En el que acaso sea su libro más bello, Gilles Deleuze legó una cita de Proust que conviene traer a cuento: “Los libros hermosos están escritos en una especie de lengua extranjera”. Resulta difícil –por no decir imposible– añadir algo más a la contundencia de la frase: ahí donde el arte verbal acontece, queda trastocado para siempre el antiguo orden del mundo, revelando abismos y placeres inéditos que expanden, con gesto casi imperceptible, la gratuidad de nuestros umbrales. A ese vértigo increíble, que transforma el mundo desde su advenimiento, pertenece Mar paraguayo, la obra señera del brasileño Wilson Bueno (19492010), degollado en Curitiba frente a su escritorio hace la friolera de diez años.
L a reedición de esta novela es uno de los eventos de este año miserable por lo que implica y lo que comporta, puesto que se trata de una obra que no solo trastoca dos lenguas –el portugués y el español– sino que al engendro luminoso emanado de su cópula –el portuñol– le inyecta, híbrido salvaje, los dulcísimos frutos enervantes del guaraní. Frutos aparentes, al fin y al cabo, ya que el guaraní, si a algo se parece, es a una desbandada de pájaros en llamas, lo que torna las páginas del Mar paraguayo un cielo iluminado como los que incendian todas las mañanas del mundo con sus tardes los horizontes sudamericanos.

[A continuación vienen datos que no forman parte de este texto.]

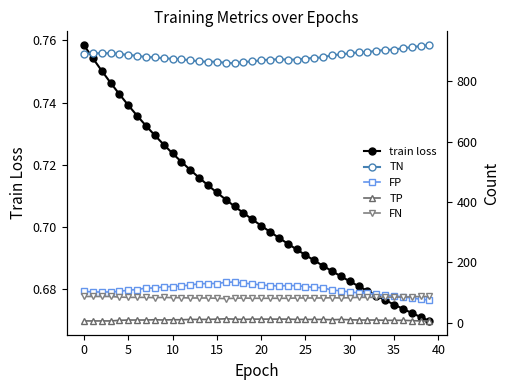

In FN, how many points are higher than both neighbors (excluding endpoints)?

3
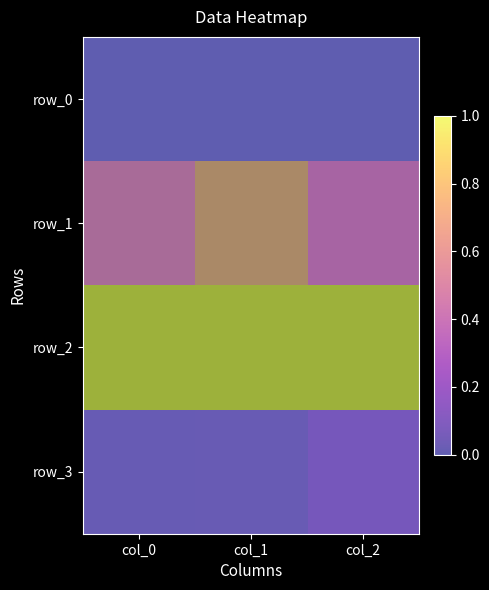

Rank the categories by row_1 value from highest to lowest.

col_1, col_0, col_2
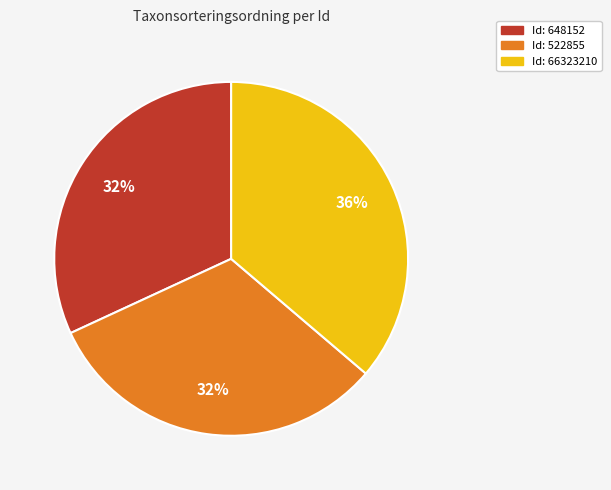

Does any single category account for the majority?

No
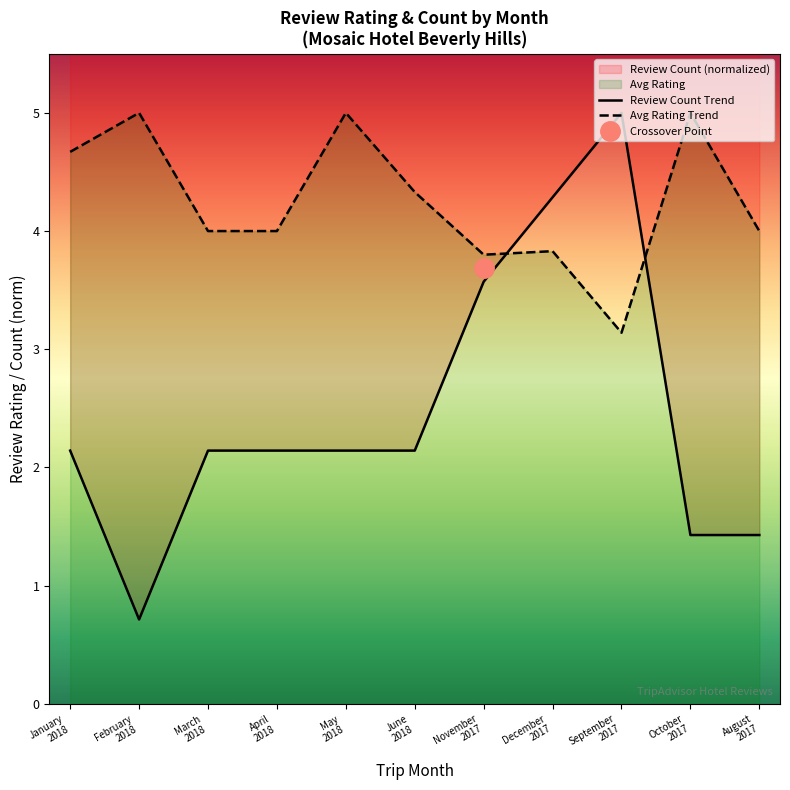

True or false: Review Count Trend has a value of 3.5 at April
2018.

False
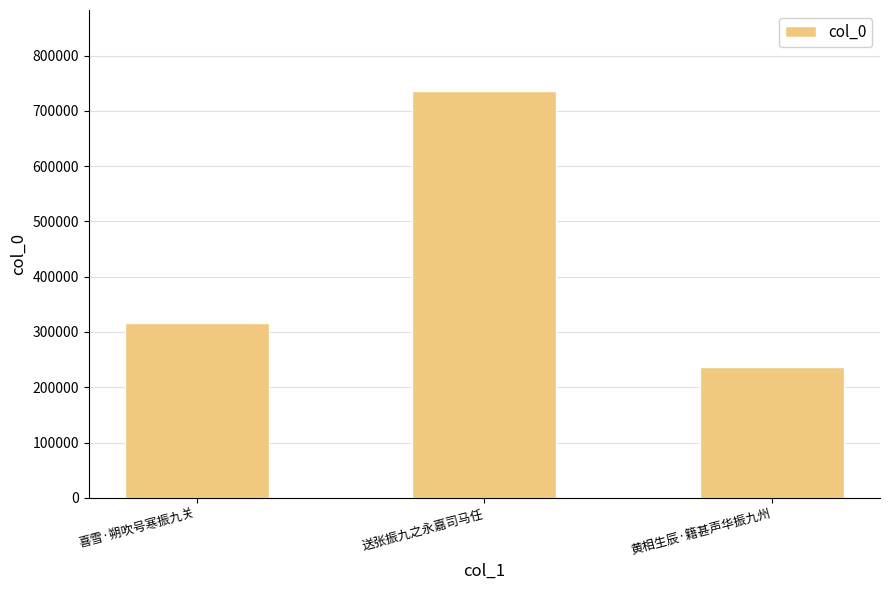

Reading left to right, what are all the values shown in this chart?

喜雪·朔吹号寒振九关=315595	送张振九之永嘉司马任=735518	黄相生辰·籍甚声华振九州=236313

Dije antes novela pero todo indica –como señala Néstor Perlongher en el prólogo– que estamos más bien ante un extrañísimo poema, o más bien frente una creatura fantástica: “El portuñol es indeciso, intempestivo, mutante, no mantiene fidelidad sino a su propio antojo, desvío o error”. La prosa de Bueno inventa una lengua que le da forma a un territorio, desdibujando las fronteras aparentes entre Argentina, Brasil y Paraguay mientras otorga acta de nacimiento a una identidad nómada a través de un sonido que electriza la sintaxis: en las páginas de Mar paraguayo la lengua es un animal selvático que ruge como un jaguar pero sobre todo canta como pájaros invisibles que se disgregan a la manera de los ríos en innúmeros arroyos. La prosa de Bueno nos recuerda que en nuestros tristes trópicos la única riqueza al alcance del deseo suelen ser las posibilidades de la lengua: esa materia orgánica que es puro flujo en movimiento, un diálogo con los detritos que arrastra a su paso el río barroso del lenguaje.
Ejercicio de fornicación permanente, su existencia es también un gesto político único, que como tal exige ser aquilatado (de manera parecida a lo que sostuvo en una entrevista alguna vez el autor: “Deseé dar una respuesta estética al aislamiento histórico en que se encontraban sumergidas las lenguas del continente hispanoamericano. Al mismo tiempo, todo me indicaba la dirección de un personaje que fuese un poco nuestra alma común, nuestra alma cachorra y perturbada por el drama”). En el portuñol de Mar paraguayo laten los ecos de grupos exterminados, cantos en los que resuenan los cuentos de la madre negra y los llantos de las voces indígenas y sus huérfanos perennes: la lengua de Bueno imagina un territorio más ancho y más vasto para multiplicar los límites de la experiencia (y de paso pone en entredicho la frase de Miguel de Cervantes respecto a que el portugués sería “un castellano sin huesos”, creando una amalgama fecunda y americana). Obra que cabalga entre la poesía y la prosa en un sendero sembrado de proezas.